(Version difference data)
╔══

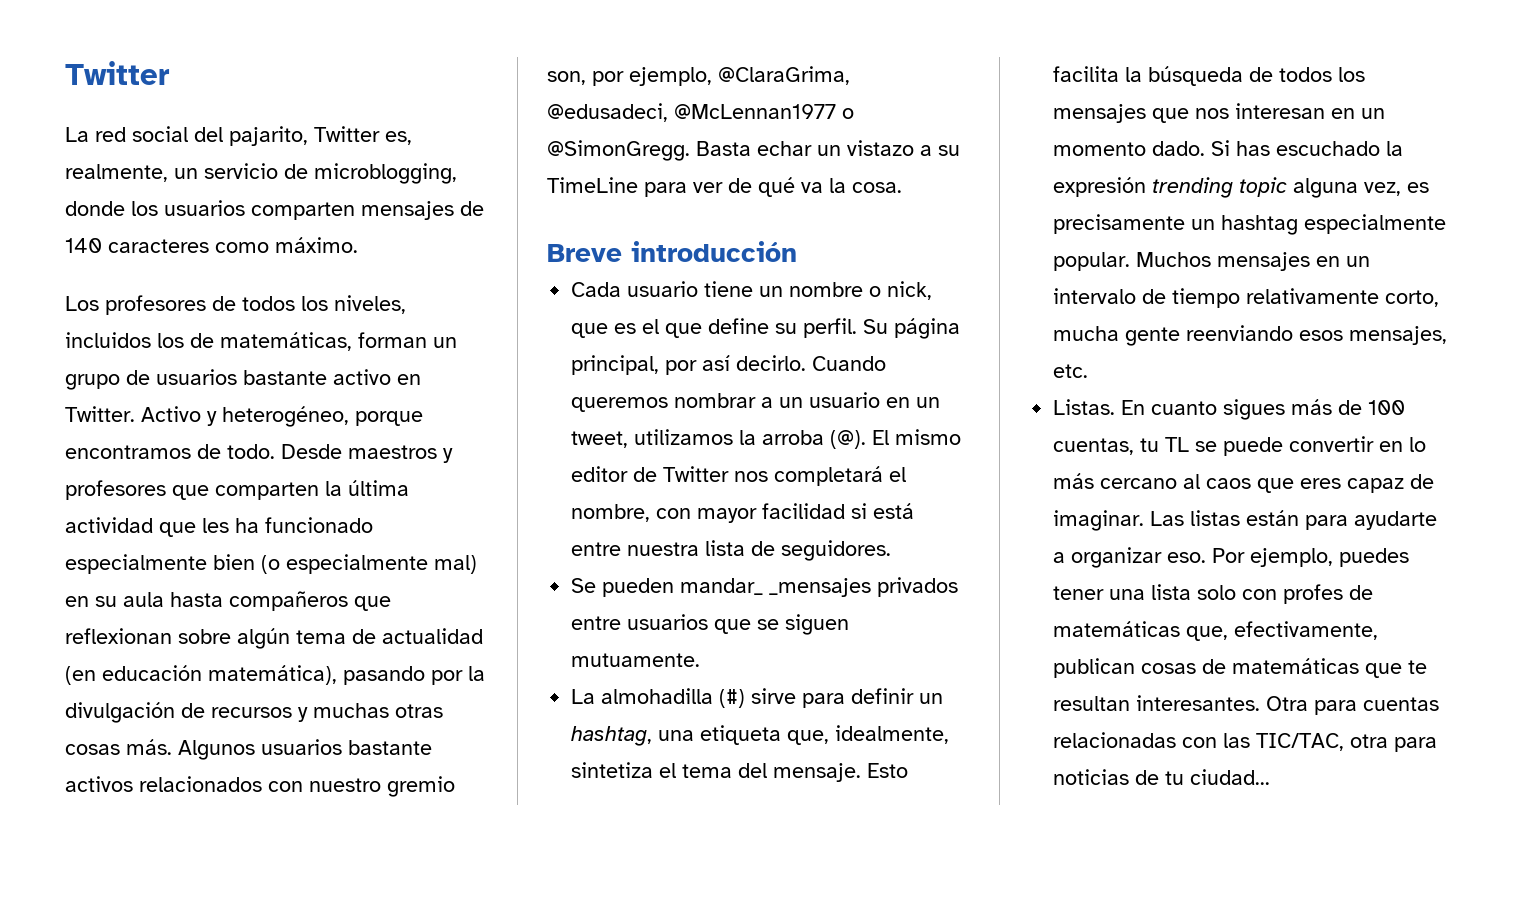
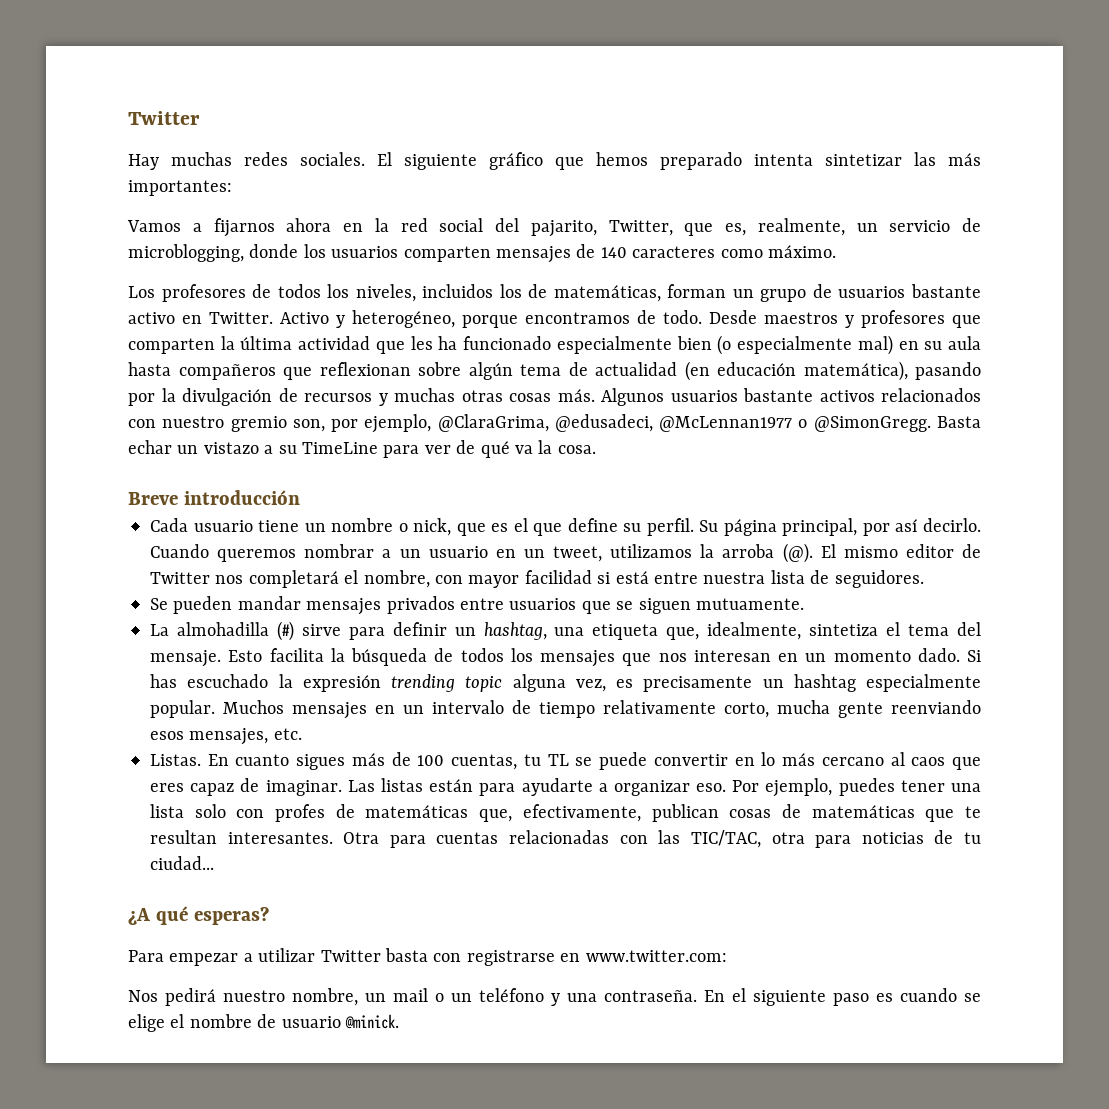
[65,127,89,142] La -> [128,152,981,170] [128,180,232,196] [127,218,389,237] Hay muchas redes sociales. El siguiente gráfico que hemos preparado intenta sintetizar las más importantes: // Vamos a fijarnos ahora en la
[314,126,380,142] Twitter -> [608,220,714,236] Twitter, que
[680,578,872,597] mandar_ _mensajes -> [237,596,382,615] mandar mensajes
(1271, 777) none -> [128,906,269,925] [128,948,727,966] [128,988,981,1006] [128,1014,399,1032] // ¿A qué esperas? // Para empezar a utilizar Twitter basta con registrarse en www.twitter.com: // Nos pedirá nuestro nombre, un mail o un teléfono y una contraseña. En el siguiente paso es cuando se elige el nombre de usuario @minick.

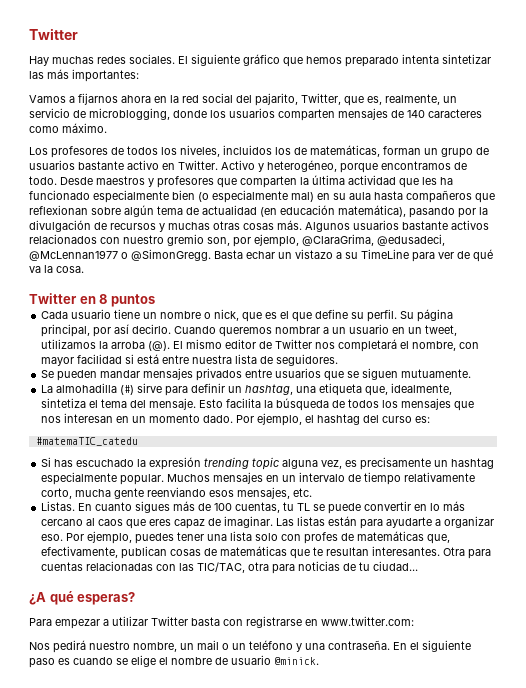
[128,490,300,505] Breve introducción -> [29,293,155,307] Twitter en 8 puntos
(960, 655) none -> [236,413,431,426] [35,437,138,446] Por ejemplo, el hashtag del curso es: // #matemaTIC_catedu //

╚══

(TASK TO COMPLETE) Word for word, set down the lines from the line with "(1271, 777) none" through the last line of the entries, and nothing else; the pictures stay out.

(RESPONSE FOR THIS EXERCISE)
(1271, 777) none -> [128,906,269,925] [128,948,727,966] [128,988,981,1006] [128,1014,399,1032] // ¿A qué esperas? // Para empezar a utilizar Twitter basta con registrarse en www.twitter.com: // Nos pedirá nuestro nombre, un mail o un teléfono y una contraseña. En el siguiente paso es cuando se elige el nombre de usuario @minick.

[128,490,300,505] Breve introducción -> [29,293,155,307] Twitter en 8 puntos
(960, 655) none -> [236,413,431,426] [35,437,138,446] Por ejemplo, el hashtag del curso es: // #matemaTIC_catedu //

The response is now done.